== Provided data ==
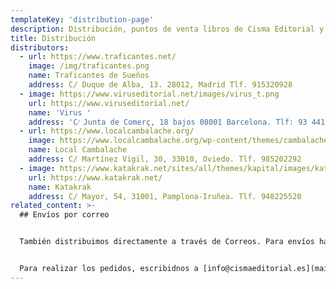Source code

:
 ```yaml
---
templateKey: 'distribution-page'
description: Distribución, puntos de venta libros de Cisma Editorial y envíos por Correos.
title: Distribución
distributors:
  - url: https://www.traficantes.net/
    image: /img/traficantes.png
    name: Traficantes de Sueños
    address: C/ Duque de Alba, 13. 28012, Madrid Tlf. 915320928
  - image: https://www.viruseditorial.net/images/virus_t.png
    url: https://www.viruseditorial.net/
    name: 'Virus '
    address: 'C⁄ Junta de Comerç, 18 bajos 08001 Barcelona. Tlf: 93 441 38 14'
  - url: https://www.localcambalache.org/
    image: https://www.localcambalache.org/wp-content/themes/cambalache/inc/logo.png
    name: Local Cambalache
    address: C/ Martínez Vigil, 30, 33010, Oviedo. Tlf. 985202292
  - image: https://www.katakrak.net/sites/all/themes/kapital/images/katakrak-logo-h.svg
    url: https://www.katakrak.net/
    name: Katakrak
    address: C/ Mayor, 54, 31001, Pamplona-Iruñea. Tlf. 948225520
related_content: >-
  ## Envíos por correo


  También distribuimos directamente a través de Correos. Para envíos hasta 500 gr. el **envío ordinario** cuesta **2 euros** y mediante **correo certificado** (la entrega se garantiza mediante la firma del destinatario) **4 euros**. A partir de 500 gr. el **envío ordinario** tiene un coste de **4 euros** y mediante **correo certificado 7 euros**. Los pagos se efectuarán mediante transferencia bancaria.


  Para realizar los pedidos, escribidnos a [info@cismaeditorial.es](mailto:info@cismaeditorial.es)
---
```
===
▶ What is expected
Take every line above where "Para" appears and copy it.

▶ Result
  También distribuimos directamente a través de Correos. Para envíos hasta 500 gr. el **envío ordinario** cuesta **2 euros** y mediante **correo certificado** (la entrega se garantiza mediante la firma del destinatario) **4 euros**. A partir de 500 gr. el **envío ordinario** tiene un coste de **4 euros** y mediante **correo certificado 7 euros**. Los pagos se efectuarán mediante transferencia bancaria.
  Para realizar los pedidos, escribidnos a [info@cismaeditorial.es](mailto:info@cismaeditorial.es)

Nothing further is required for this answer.